> **ACTIVITY**
Convert the lines of the material, from its start through the line containing "CallingItemEntityを継承していること", into a JSON list of strings with one string per line, omitting blank lines.

(Stored data entries)
= = = = =
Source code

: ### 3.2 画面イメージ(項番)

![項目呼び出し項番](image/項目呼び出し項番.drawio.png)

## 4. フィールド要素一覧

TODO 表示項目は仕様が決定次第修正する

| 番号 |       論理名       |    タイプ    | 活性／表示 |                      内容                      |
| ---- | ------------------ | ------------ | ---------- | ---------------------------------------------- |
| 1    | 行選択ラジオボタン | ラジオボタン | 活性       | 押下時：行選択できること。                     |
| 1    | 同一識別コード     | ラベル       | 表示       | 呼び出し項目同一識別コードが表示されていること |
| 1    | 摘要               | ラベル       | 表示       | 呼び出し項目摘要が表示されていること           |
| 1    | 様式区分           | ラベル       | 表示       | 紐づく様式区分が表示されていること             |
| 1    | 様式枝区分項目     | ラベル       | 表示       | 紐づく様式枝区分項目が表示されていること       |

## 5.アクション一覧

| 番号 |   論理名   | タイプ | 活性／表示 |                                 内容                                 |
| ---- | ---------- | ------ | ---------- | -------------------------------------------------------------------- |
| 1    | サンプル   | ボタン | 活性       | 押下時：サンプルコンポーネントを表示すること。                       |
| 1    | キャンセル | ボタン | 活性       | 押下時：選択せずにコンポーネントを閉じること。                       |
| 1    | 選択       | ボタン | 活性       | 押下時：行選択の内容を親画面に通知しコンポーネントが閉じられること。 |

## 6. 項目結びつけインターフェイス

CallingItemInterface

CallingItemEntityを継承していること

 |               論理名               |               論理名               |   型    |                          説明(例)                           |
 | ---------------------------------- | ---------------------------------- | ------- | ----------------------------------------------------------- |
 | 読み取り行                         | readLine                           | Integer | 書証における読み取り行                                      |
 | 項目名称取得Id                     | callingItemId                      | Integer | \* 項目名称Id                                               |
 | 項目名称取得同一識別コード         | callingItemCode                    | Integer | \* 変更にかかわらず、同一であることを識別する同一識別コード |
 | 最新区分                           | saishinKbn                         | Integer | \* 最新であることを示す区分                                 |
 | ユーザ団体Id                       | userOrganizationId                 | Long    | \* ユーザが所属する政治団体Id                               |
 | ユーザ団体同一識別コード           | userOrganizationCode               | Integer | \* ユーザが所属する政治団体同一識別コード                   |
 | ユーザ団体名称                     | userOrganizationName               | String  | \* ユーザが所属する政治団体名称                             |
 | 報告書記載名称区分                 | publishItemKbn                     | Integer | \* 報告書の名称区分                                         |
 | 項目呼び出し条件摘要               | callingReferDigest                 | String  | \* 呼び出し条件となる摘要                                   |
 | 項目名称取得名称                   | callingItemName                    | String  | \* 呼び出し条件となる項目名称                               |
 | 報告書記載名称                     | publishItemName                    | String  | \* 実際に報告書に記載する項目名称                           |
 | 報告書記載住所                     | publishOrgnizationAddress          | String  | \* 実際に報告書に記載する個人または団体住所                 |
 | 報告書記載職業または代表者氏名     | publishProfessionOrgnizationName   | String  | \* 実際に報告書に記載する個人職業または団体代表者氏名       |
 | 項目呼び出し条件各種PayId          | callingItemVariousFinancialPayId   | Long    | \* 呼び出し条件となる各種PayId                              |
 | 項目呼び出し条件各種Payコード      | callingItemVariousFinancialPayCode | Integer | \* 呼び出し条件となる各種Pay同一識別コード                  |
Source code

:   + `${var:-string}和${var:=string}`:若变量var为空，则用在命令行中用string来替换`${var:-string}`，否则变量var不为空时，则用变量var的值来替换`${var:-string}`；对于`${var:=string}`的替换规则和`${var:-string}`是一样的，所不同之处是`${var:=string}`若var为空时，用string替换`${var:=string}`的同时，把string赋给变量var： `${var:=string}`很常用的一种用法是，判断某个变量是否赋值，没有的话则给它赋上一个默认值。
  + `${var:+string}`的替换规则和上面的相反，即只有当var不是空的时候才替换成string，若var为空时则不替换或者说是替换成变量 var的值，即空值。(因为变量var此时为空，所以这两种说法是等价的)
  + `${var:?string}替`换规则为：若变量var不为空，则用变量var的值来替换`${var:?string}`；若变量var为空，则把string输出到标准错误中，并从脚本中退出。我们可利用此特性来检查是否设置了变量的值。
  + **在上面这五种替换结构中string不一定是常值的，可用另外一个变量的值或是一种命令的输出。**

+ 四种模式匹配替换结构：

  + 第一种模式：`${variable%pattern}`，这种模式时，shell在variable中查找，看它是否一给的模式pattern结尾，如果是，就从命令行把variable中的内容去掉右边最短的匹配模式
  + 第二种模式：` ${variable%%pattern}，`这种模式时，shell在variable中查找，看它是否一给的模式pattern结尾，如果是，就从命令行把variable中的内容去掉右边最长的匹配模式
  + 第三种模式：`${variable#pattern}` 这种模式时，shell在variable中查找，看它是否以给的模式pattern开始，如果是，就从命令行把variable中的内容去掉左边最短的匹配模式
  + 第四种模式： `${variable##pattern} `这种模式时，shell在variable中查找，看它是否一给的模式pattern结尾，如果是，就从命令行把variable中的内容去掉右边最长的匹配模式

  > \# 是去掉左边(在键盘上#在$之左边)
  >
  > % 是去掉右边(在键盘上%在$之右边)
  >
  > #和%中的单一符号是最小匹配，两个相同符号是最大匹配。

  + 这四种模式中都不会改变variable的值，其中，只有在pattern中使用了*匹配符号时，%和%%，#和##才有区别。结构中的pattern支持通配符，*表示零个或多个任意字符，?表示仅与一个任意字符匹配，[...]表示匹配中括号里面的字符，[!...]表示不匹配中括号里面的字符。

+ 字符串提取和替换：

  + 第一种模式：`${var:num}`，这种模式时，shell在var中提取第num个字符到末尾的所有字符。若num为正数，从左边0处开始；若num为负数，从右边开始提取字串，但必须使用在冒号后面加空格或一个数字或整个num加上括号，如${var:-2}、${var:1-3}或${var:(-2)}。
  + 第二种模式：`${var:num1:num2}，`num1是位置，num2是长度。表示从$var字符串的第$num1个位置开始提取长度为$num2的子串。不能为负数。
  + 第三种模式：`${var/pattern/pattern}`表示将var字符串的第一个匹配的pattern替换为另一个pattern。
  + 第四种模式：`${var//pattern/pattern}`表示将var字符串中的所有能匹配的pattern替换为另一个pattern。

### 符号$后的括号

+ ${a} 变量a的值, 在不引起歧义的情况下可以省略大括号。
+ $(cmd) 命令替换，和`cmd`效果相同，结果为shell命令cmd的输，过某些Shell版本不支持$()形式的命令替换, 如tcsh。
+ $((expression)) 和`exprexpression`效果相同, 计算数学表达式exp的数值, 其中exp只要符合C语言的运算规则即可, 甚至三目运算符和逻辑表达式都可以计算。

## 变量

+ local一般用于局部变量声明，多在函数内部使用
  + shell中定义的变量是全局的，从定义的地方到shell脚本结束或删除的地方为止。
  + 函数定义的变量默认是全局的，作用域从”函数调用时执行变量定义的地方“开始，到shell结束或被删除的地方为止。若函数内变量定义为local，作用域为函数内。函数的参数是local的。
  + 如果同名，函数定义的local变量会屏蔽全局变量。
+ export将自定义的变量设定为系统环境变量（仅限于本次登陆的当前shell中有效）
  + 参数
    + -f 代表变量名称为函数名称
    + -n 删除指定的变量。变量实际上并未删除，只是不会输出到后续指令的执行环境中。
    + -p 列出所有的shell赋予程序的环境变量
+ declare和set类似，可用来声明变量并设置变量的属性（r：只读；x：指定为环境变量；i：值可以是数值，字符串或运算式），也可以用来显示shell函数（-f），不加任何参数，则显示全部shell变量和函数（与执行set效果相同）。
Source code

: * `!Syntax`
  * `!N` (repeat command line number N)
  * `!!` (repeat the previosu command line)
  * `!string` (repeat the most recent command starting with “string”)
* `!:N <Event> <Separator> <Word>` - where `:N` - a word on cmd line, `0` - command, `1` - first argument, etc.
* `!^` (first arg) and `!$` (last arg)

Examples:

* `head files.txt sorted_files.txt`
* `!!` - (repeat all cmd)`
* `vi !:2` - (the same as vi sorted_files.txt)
= = = = =
> **SOLVED PROBLEM**
[
  "Source code",
  ": ### 3.2 画面イメージ(項番)",
  "![項目呼び出し項番](image/項目呼び出し項番.drawio.png)",
  "## 4. フィールド要素一覧",
  "TODO 表示項目は仕様が決定次第修正する",
  "| 番号 |       論理名       |    タイプ    | 活性／表示 |                      内容                      |",
  "| ---- | ------------------ | ------------ | ---------- | ---------------------------------------------- |",
  "| 1    | 行選択ラジオボタン | ラジオボタン | 活性       | 押下時：行選択できること。                     |",
  "| 1    | 同一識別コード     | ラベル       | 表示       | 呼び出し項目同一識別コードが表示されていること |",
  "| 1    | 摘要               | ラベル       | 表示       | 呼び出し項目摘要が表示されていること           |",
  "| 1    | 様式区分           | ラベル       | 表示       | 紐づく様式区分が表示されていること             |",
  "| 1    | 様式枝区分項目     | ラベル       | 表示       | 紐づく様式枝区分項目が表示されていること       |",
  "## 5.アクション一覧",
  "| 番号 |   論理名   | タイプ | 活性／表示 |                                 内容                                 |",
  "| ---- | ---------- | ------ | ---------- | -------------------------------------------------------------------- |",
  "| 1    | サンプル   | ボタン | 活性       | 押下時：サンプルコンポーネントを表示すること。                       |",
  "| 1    | キャンセル | ボタン | 活性       | 押下時：選択せずにコンポーネントを閉じること。                       |",
  "| 1    | 選択       | ボタン | 活性       | 押下時：行選択の内容を親画面に通知しコンポーネントが閉じられること。 |",
  "## 6. 項目結びつけインターフェイス",
  "CallingItemInterface",
  "CallingItemEntityを継承していること"
]